In scenario 3 I want to see how the travelling sales man adapts to incremental changes to the graph. My hypothesis was that we should still see a significant sub-problem overlap when a significant proportion of the problem remains unchanged. This is an attempt to simulate a real world scenario that any traditional optimisation to TSP would miss.
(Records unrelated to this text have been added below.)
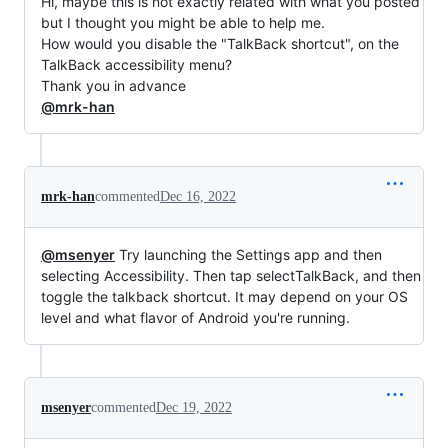
Hi, maybe this is not exactly related with what you posted
but I thought you might be able to help me.
How would you disable the "TalkBack shortcut", on the
TalkBack accessibility menu?
Thank you in advance
@mrk-han
mrk-han
commented
Dec 16, 2022
@msenyer
Try launching the Settings app and then
selecting Accessibility. Then tap selectTalkBack, and then
toggle the talkback shortcut. It may depend on your OS
level and what flavor of Android you're running.
msenyer
commented
Dec 19, 2022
We iterate 20 times from a starting graph of 13 vertices and 50 evenly distributed edges connecting to the closest vertices. On each iteration we take one of the vertices and move it to a new location hence altering the cost of all edges in and out of that vertex.

*Iteration 1*

*Iteration 2*

*Iteration 3*

*Iteration 4*

*Iteration 5*

*Iteration 6*

*Iteration 7*

*Iteration 8*

*Iteration 9*

*Iteration 10*

*Iteration 11*

*Iteration 12*

*Iteration 13*

*Iteration 14*

*Iteration 15*

*Iteration 16*

*Iteration 17*

*Iteration 18*

*Iteration 19*

*Iteration 20*

We see that the initial execution has a cost more than double of all subsequent iterations. This shows that a significant saving in computational effort. More importantly this confirms the hypothesis that the NetKernel cache can lead to optimisations not possible with traditional dynamic programming techniques.
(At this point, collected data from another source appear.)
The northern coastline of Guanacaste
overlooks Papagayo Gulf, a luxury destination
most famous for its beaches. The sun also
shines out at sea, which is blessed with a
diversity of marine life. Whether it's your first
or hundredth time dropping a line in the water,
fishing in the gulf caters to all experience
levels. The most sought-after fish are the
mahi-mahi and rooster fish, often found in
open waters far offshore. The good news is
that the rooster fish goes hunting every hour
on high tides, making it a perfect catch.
Interestingly the ratio of sub-problems executed between first and subsequent iterations is lower than the ratio of computation time. This exposes the fact that cache hits result in saved computation of sub-problem and recursively all sub-sub-problems.
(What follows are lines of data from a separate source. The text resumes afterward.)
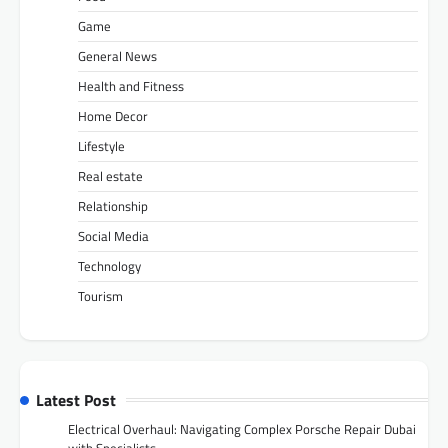
Game
General News
Health and Fitness
Home Decor
Lifestyle
Real estate
Relationship
Social Media
Technology
Tourism
Latest Post
Electrical Overhaul: Navigating Complex Porsche Repair Dubai
with Specialists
Iteration | Compute Time (ms) | Cached sub-problems | Cache Hit % | sub-problems executed | Route cost |
---|---|---|---|---|---|

0 | 561 | 24177 | 0.82 | 195789 | 4.007 |

1 | 362 | 37317 | 0.83 | 128828 | 4.010 |

2 | 248 | 50390 | 0.83 | 123652 | 3.852 |

3 | 212 | 63389 | 0.83 | 134469 | 3.806 |

4 | 209 | 76608 | 0.83 | 136697 | 3.985 |

5 | 228 | 89681 | 0.83 | 129243 | 3.940 |

6 | 231 | 113675 | 0.83 | 129243 | 3.953 |

7 | 225 | 126748 | 0.83 | 128941 | 4.0269 |

8 | 225 | 139868 | 0.83 | 133259 | 3.991 |

9 | 218 | 153132 | 0.83 | 137159 | 3.885 |

10 | 216 | 166300 | 0.83 | 133226 | 3.847 |

11 | 219 | 179392 | 0.83 | 162557 | 3.708 |

12 | 213 | 192484 | 0.83 | 105417 | 3.682 |

13 | 228 | 205576 | 0.83 | 125327 | 3.765 |

14 | 211 | 218696 | 0.83 | 101329 | 3.422 |

15 | 215 | 231915 | 0.83 | 99098 | 3.398 |

16 | 210 | 245083 | 0.83 | 133888 | 3.375 |

17 | 211 | 258139 | 0.83 | 136064 | 3.208 |

18 | 218 | 271307 | 0.83 | 142058 | 3.159 |

19 | 212 | 284475 | 0.83 | 133746 | 3.220 |

*Table 3 : Raw data for scenario 3*

# Experimental Setup

A fully working NetKernel module with all source code is available. Please contact me for further details.

# Conclusions

The paper shows the NetKernel cache shares the compute time optimisations that dynamic programming has for similar problems. Further it shows that the NetKernel cache has a number of additional benefits:

- NetKernel cache can offer benefits even when all sub-problems can’t be cached due to space constraints.
- NetKernel cache can offer benefits outside the lifecycle of single algorithm executions because it can uniquely identify and store computational effort. It does this through the general purpose addressing scheme of resource identifier and request scope.
- NetKernel cache requires no specific code to determine what and where state should be memoised. Rather it can optimise arbitrary algorithms and general processing if overlapping sub-problems exist.

This approach is applicable to many general computation and IT problems from serving dynamic web applications to optimal portfolio selection in the financial service industry and machine learning.